The plot? Remember that girl who barked like a dog in the first film? She and her brother are all grown up now. Wesley Snipes literally steals the show and appears to have had a really fun time playing General Izzi, the brutal dictator of Zamunda’s neighboring country (literally called Nextdoria). When he isn’t busy training his adult soldiers with shake weights or his child soldiers in the finer arts of deploying C4, he is demanding that Akeem join the ruling families of Zamunda and Nextdoria in marriage. Bottomline – Akeem already thumbed his nose at the Izzi family once by turning down Iman (the dog barker) and General Izzi won’t stand for it twice. If Akeem can’t produce a male heir to marry his daughter, the general will declare war, and as Jaffee humorously warns, Akeem is too weak to fend it off. (James Earl Jones rivals Snipes in stealing the show here.)

Ah, as luck would have it, Akeem does have a male heir in the form of Lavelle (Jermaine Fowler) a ticket scalper from Queens trying hard to make an honest living, but kept down by a cold world that won’t give him a break. Apparently, one night, while Akeem and Semi were in America, Akeem was drugged and taken advantage of by Leslie Jones’ Mary, thus explaining where Lavelle came from. (Apparently we still have much woke progress left to make as jokes about men getting raped by women are still considered funny. Literally nothing else is considered funny but Leslie jumping Eddie’s bones while he is an intoxicated state is supposed to be a laugh riot.)

While there is plenty of time for us to get reacquainted with older characters – Akeem, Lisa, Semi and the gang, there are large swathes of the film where it feels like Saved by the Bell: The New Class, the New, New Class, how many new classes are we up to now? There are large parts of the film where the kids take over and work out their differences, i.e. Lavelle got the short end of the stick as he spent his life begging for scraps while he had an uber rich side of the family he never knew about vs. Meeka (Kiki Layne) Akeem’s eldest daughter who trained her entire life to rule as Queen one day, only to be ousted out of nowhere by Lavelle.

STATUS: Shelf-worthy. As with all sequels and reboots of old, classic films, I do wonder who is this for? Is it for today’s young adults? I don’t know but I have a hard time thinking they enjoy stuff like this. Kids today probably just smile and nod politely when adults tell them about all their favorite 1980s movies like I smiled and nodded politely when my parents tried to tell me that cowboy movies and Frank Sinatra were the shit. Is it for adults? Maybe. Part of me enjoyed the nostalgia.
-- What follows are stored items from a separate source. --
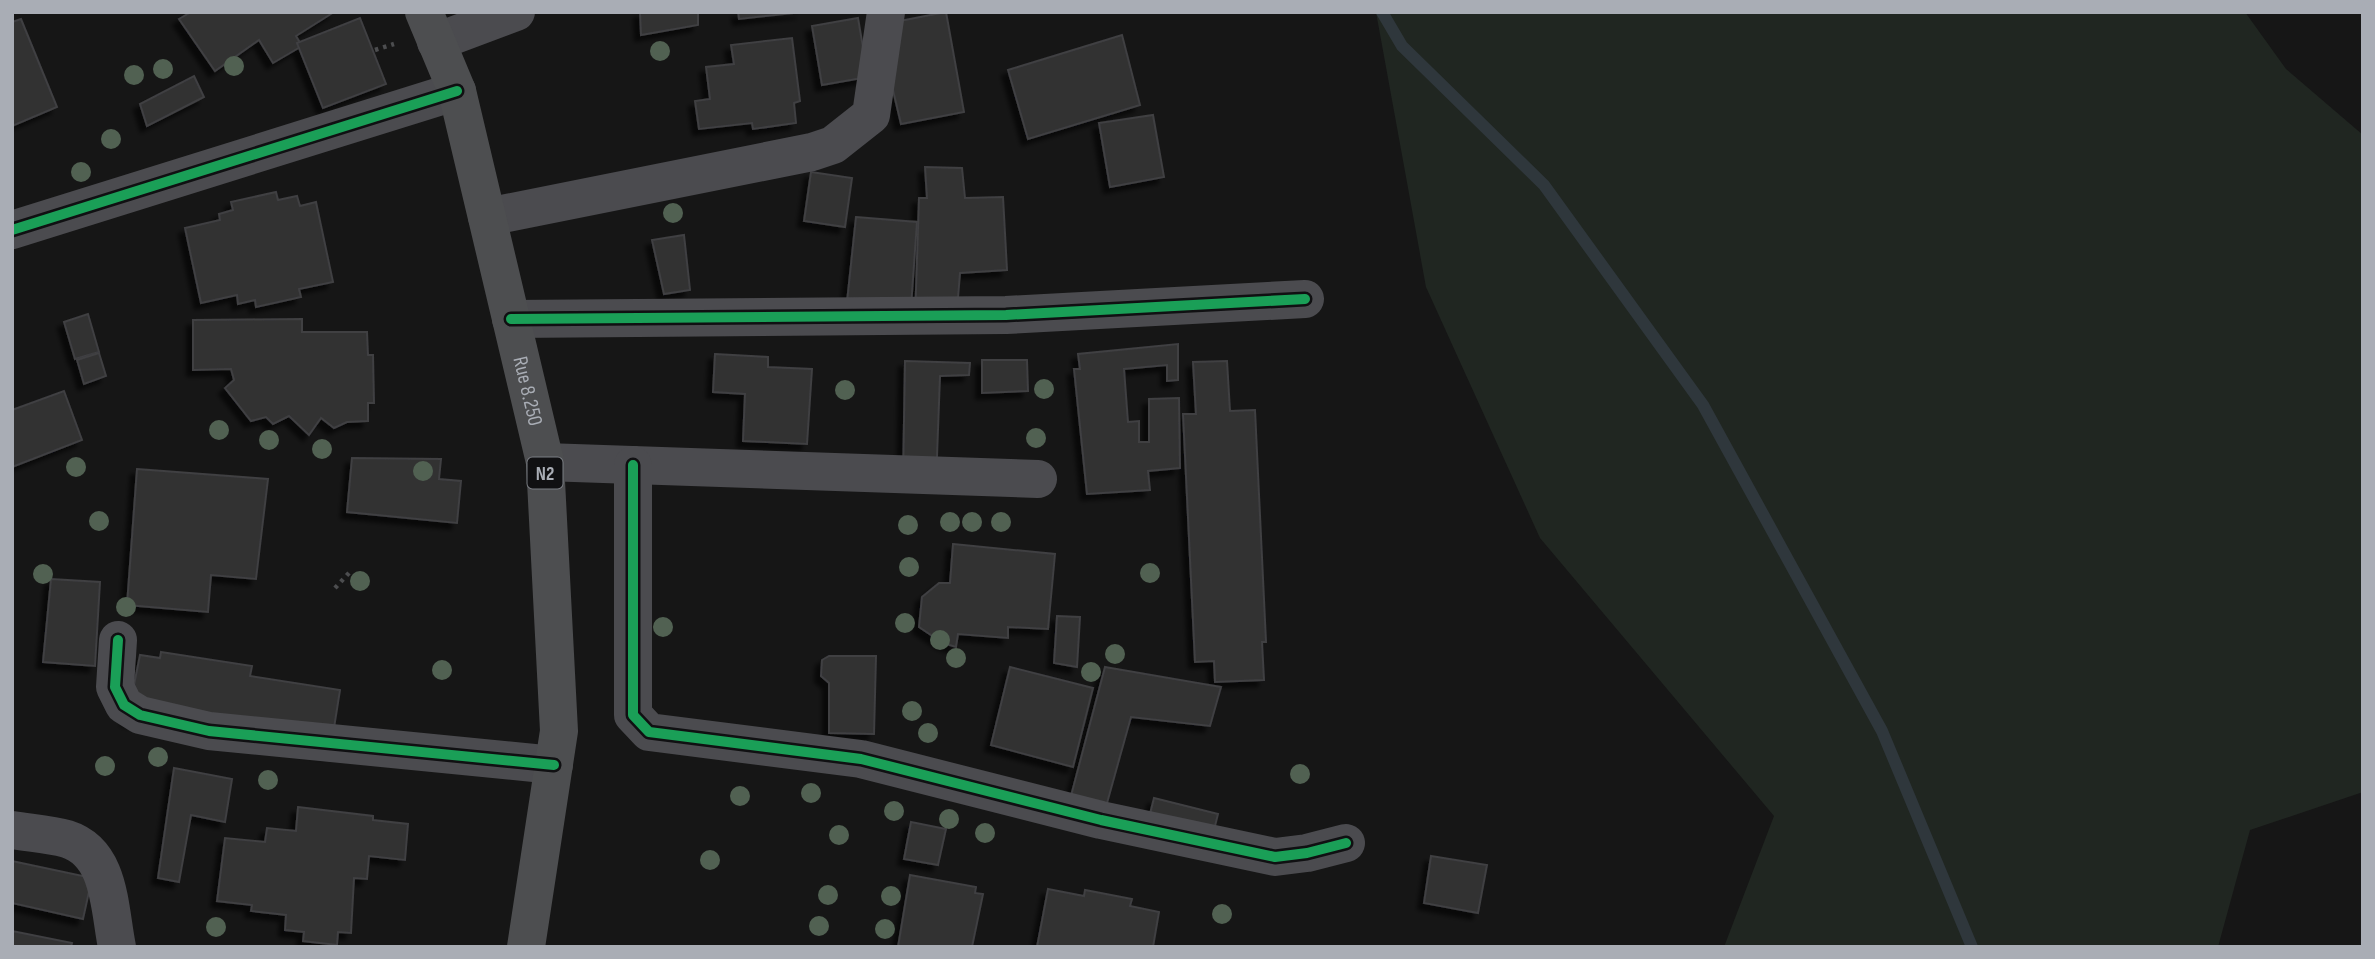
<svg xmlns="http://www.w3.org/2000/svg" width="2375" height="959" viewBox="0 0 2375 959" font-family="'Sofia Sans Condensed',sans-serif">
  <style>
    .green { fill: #202621 }
    .lines { fill: none; stroke-linecap: round; stroke-linejoin: round }
    .stream { stroke: #2f373c; stroke-width: 12 }
    .building { fill: #323233; stroke: #3f3f42; stroke-width: 2; filter: url(#shadow) }
    .path { stroke: #4c4d4f; stroke-width: 4.5; stroke-dasharray: 3.5 5; stroke-linecap: butt }
    .street { stroke: #4b4b4f; stroke-width: 38 }
    .highway { stroke: #4d4e50; stroke-width: 38 }
    .cycleway-casing { stroke: #101012; stroke-width: 15 }
    .cycleway { stroke: #1a9f57; stroke-width: 10 }
    .tree { fill: #516152 }
    .labels { text-anchor: middle; stroke-width: 5; stroke-linejoin: round; paint-order: stroke }
    .shield { fill: #101012; stroke: #7b7e84; stroke-width: 2 }
    .shield-label { font-size: 19px; font-weight: bold; fill: #a9adb5 }
    .street-label { font-size: 21px; fill: #a9adb5; stroke: #101012 }
  </style>
  <defs>
    <filter id="shadow"><feDropShadow dx="-6" dy="6" stdDeviation="2" flood-color="#0009"/></filter>
  </defs>
  <rect width="100%" height="100%" fill="#161616"/>
  <polygon class="green" points="1376,12 2245,12 2286,69 2363,135 2363,792 2250,830 2218,947 1724,947 1774,816 1540,538 1426,287"/>
  <g class="lines">
    <polyline class="stream" points="1382,12 1402,46 1544,185 1703,405 1882,731 1972,947"/>
  </g>
  <g class="building">
    <polygon points="191,12 334,12 296,36 302,46 273,63 259,40 215,71 179,19"/>
    <polygon points="640,12 698,12 698,25 641,35"/>
    <polygon points="738,12 803,12 739,19"/>
    <polygon points="946,12 964,112 901,124 883,48 884,24"/>
    <polygon points="360,18 386,84 323,108 297,43"/>
    <polygon points="858,18 868,77 822,85 812,26"/>
    <polygon points="21,19 57,107 12,126 12,22"/>
    <polygon points="1122,35 1140,105 1028,139 1008,70"/>
    <polygon points="792,38 800,101 794,103 796,123 753,129 752,123 699,129 695,101 710,99 706,67 734,64 731,45"/>
    <polygon points="194,76 204,97 147,126 140,104"/>
    <polygon points="1153,115 1164,177 1110,187 1099,123"/>
    <polygon points="925,167 962,168 965,198 1003,197 1007,270 960,273 956,323 915,320 919,198 927,198"/>
    <polygon points="811,172 852,178 845,227 804,221"/>
    <polygon points="276,192 278,200 297,196 300,206 316,202 333,282 299,289 301,297 256,307 255,300 238,304 237,295 201,303 185,228 220,220 219,214 233,210 231,202"/>
    <polygon points="856,217 917,222 911,307 847,302"/>
    <polygon points="684,235 690,290 664,294 652,240"/>
    <polygon points="88,314 99,352 75,359 64,322"/>
    <polygon points="302,319 302,332 367,332 368,355 373,355 374,403 368,403 368,421 347,422 334,428 321,418 309,435 289,416 273,424 266,417 251,421 225,388 234,380 231,369 193,370 193,320"/>
    <polygon points="1178,344 1178,380 1167,381 1167,365 1124,369 1128,422 1139,421 1139,442 1149,442 1149,399 1179,398 1180,468 1148,471 1150,490 1087,494 1074,369 1080,369 1078,354"/>
    <polygon points="99,353 106,376 84,384 77,360"/>
    <polygon points="715,354 768,357 768,367 812,369 807,444 743,441 745,394 713,392"/>
    <polygon points="982,360 1027,360 1028,391 982,393"/>
    <polygon points="905,361 970,363 969,375 940,376 936,483 903,482"/>
    <polygon points="1227,361 1230,411 1255,410 1266,642 1262,642 1264,680 1215,682 1214,661 1195,662 1183,414 1196,414 1193,362"/>
    <polygon points="64,391 82,440 12,467 12,410"/>
    <polygon points="352,458 441,459 439,479 461,481 457,523 347,512"/>
    <polygon points="137,469 268,479 256,579 211,575 208,612 127,605"/>
    <polygon points="953,544 1055,554 1048,629 1008,627 1008,638 958,634 956,647 943,643 919,627 922,597 939,583 950,583"/>
    <polygon points="51,579 100,582 95,666 43,662"/>
    <polygon points="1057,616 1080,617 1077,667 1054,663"/>
    <polygon points="161,652 252,666 250,676 340,690 330,753 127,720 140,655 160,658"/>
    <polygon points="829,656 876,656 874,734 829,733 829,683 821,676 822,660"/>
    <polygon points="1010,667 1093,688 1073,767 991,745"/>
    <polygon points="1105,667 1221,687 1210,726 1131,717 1102,821 1067,811"/>
    <polygon points="174,768 232,779 225,822 191,815 179,882 158,878"/>
    <polygon points="1154,798 1218,814 1210,846 1146,830"/>
    <polygon points="298,807 373,816 373,820 408,824 405,860 369,856 367,879 354,878 351,933 338,932 337,945 303,941 304,932 285,930 286,915 251,911 252,905 217,901 225,838 265,842 267,828 296,831"/>
    <polygon points="911,822 946,829 938,865 904,859"/>
    <polygon points="1431,856 1487,865 1478,913 1424,903"/>
    <polygon points="12,861 92,878 83,919 12,903"/>
    <polygon points="910,875 976,887 975,893 983,894 972,947 898,947"/>
    <polygon points="1048,889 1084,896 1085,890 1132,899 1130,906 1159,912 1153,947 1037,947"/>
    <polygon points="12,931 72,943 71,947 12,947"/>
  </g>
  <g class="lines">
    <g class="path">
      <polyline points="375,50 394,44"/>
      <polyline points="335,588 349,573"/>
    </g>
    <g class="street">
      <polyline points="436,42 516,12"/>
      <polyline points="487,217 812,152 833,145 871,115 886,12"/>
      <polyline points="12,230 457,91"/>
      <polyline points="511,319 1006,315 1305,299"/>
      <polyline points="545,462 1038,479"/>
      <polyline points="633,465 633,715 649,732 861,759 1101,820 1275,857 1307,853 1346,843"/>
      <polyline points="118,640 115,687 124,705 140,715 209,731 554,765"/>
      <path d="M12,830C30,833 50,834 67,839C111,853 109,908 117,947"/>
    </g>
    <path class="highway" id="s1" d="M424,12L457,91L545,462L559,731L526,947"/>
    <defs>
      <g id="cycleway">
        <polyline points="12,230 457,91"/>
        <polyline points="511,319 1006,315 1305,299"/>
        <polyline points="633,465 633,715 649,732 861,759 1101,820 1275,857 1307,853 1346,843"/>
        <polyline points="118,640 115,687 124,705 140,715 209,731 554,765"/>
      </g>
    </defs>
    <use href="#cycleway" class="cycleway-casing"/>
    <use href="#cycleway" class="cycleway"/>
  </g>
  <g class="tree">
    <circle cx="660" cy="51" r="10"/>
    <circle cx="234" cy="66" r="10"/>
    <circle cx="163" cy="69" r="10"/>
    <circle cx="134" cy="75" r="10"/>
    <circle cx="111" cy="139" r="10"/>
    <circle cx="81" cy="172" r="10"/>
    <circle cx="673" cy="213" r="10"/>
    <circle cx="1044" cy="389" r="10"/>
    <circle cx="845" cy="390" r="10"/>
    <circle cx="219" cy="430" r="10"/>
    <circle cx="1036" cy="438" r="10"/>
    <circle cx="269" cy="440" r="10"/>
    <circle cx="322" cy="449" r="10"/>
    <circle cx="76" cy="467" r="10"/>
    <circle cx="423" cy="471" r="10"/>
    <circle cx="99" cy="521" r="10"/>
    <circle cx="950" cy="522" r="10"/>
    <circle cx="972" cy="522" r="10"/>
    <circle cx="1001" cy="522" r="10"/>
    <circle cx="908" cy="525" r="10"/>
    <circle cx="909" cy="567" r="10"/>
    <circle cx="1150" cy="573" r="10"/>
    <circle cx="43" cy="574" r="10"/>
    <circle cx="360" cy="581" r="10"/>
    <circle cx="126" cy="607" r="10"/>
    <circle cx="905" cy="623" r="10"/>
    <circle cx="663" cy="627" r="10"/>
    <circle cx="940" cy="640" r="10"/>
    <circle cx="1115" cy="654" r="10"/>
    <circle cx="956" cy="658" r="10"/>
    <circle cx="442" cy="670" r="10"/>
    <circle cx="1091" cy="672" r="10"/>
    <circle cx="912" cy="711" r="10"/>
    <circle cx="928" cy="733" r="10"/>
    <circle cx="158" cy="757" r="10"/>
    <circle cx="105" cy="766" r="10"/>
    <circle cx="1300" cy="774" r="10"/>
    <circle cx="268" cy="780" r="10"/>
    <circle cx="811" cy="793" r="10"/>
    <circle cx="740" cy="796" r="10"/>
    <circle cx="894" cy="811" r="10"/>
    <circle cx="949" cy="819" r="10"/>
    <circle cx="985" cy="833" r="10"/>
    <circle cx="839" cy="835" r="10"/>
    <circle cx="710" cy="860" r="10"/>
    <circle cx="828" cy="895" r="10"/>
    <circle cx="891" cy="896" r="10"/>
    <circle cx="1222" cy="914" r="10"/>
    <circle cx="819" cy="926" r="10"/>
    <circle cx="216" cy="927" r="10"/>
    <circle cx="885" cy="929" r="10"/>
  </g>
  <g class="labels">
    <rect class="shield" x="527.5" y="457.5" width="35" height="31" rx="5"/>
    <g class="shield-label">
      <text x="545" y="480">N2</text>
    </g>
    <g class="street-label">
      <text dy="7" stroke="none"><textPath href="#s1" startOffset="394">Rue 8.250</textPath></text>
    </g>
  </g>
  <rect width="2375" height="959" fill="none" stroke="#a9adb5" stroke-width="28"/>
</svg>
Part of me felt old as fuck thinking it feels like just yesterday when I was wowed by the original and now so much time has gone by that they’ve already made the highly sanitized remake. Maybe it’s for Eddie, who deserves to cash in in his old age after spending his youth making us smile, but I do feel like Eddie is like this film’s caged lion. If a studio would remove the cage, he still has enough energy left inside to roar, and leave us roaring in hysterics, but alas, studios with cajones have gone the way of the dodo.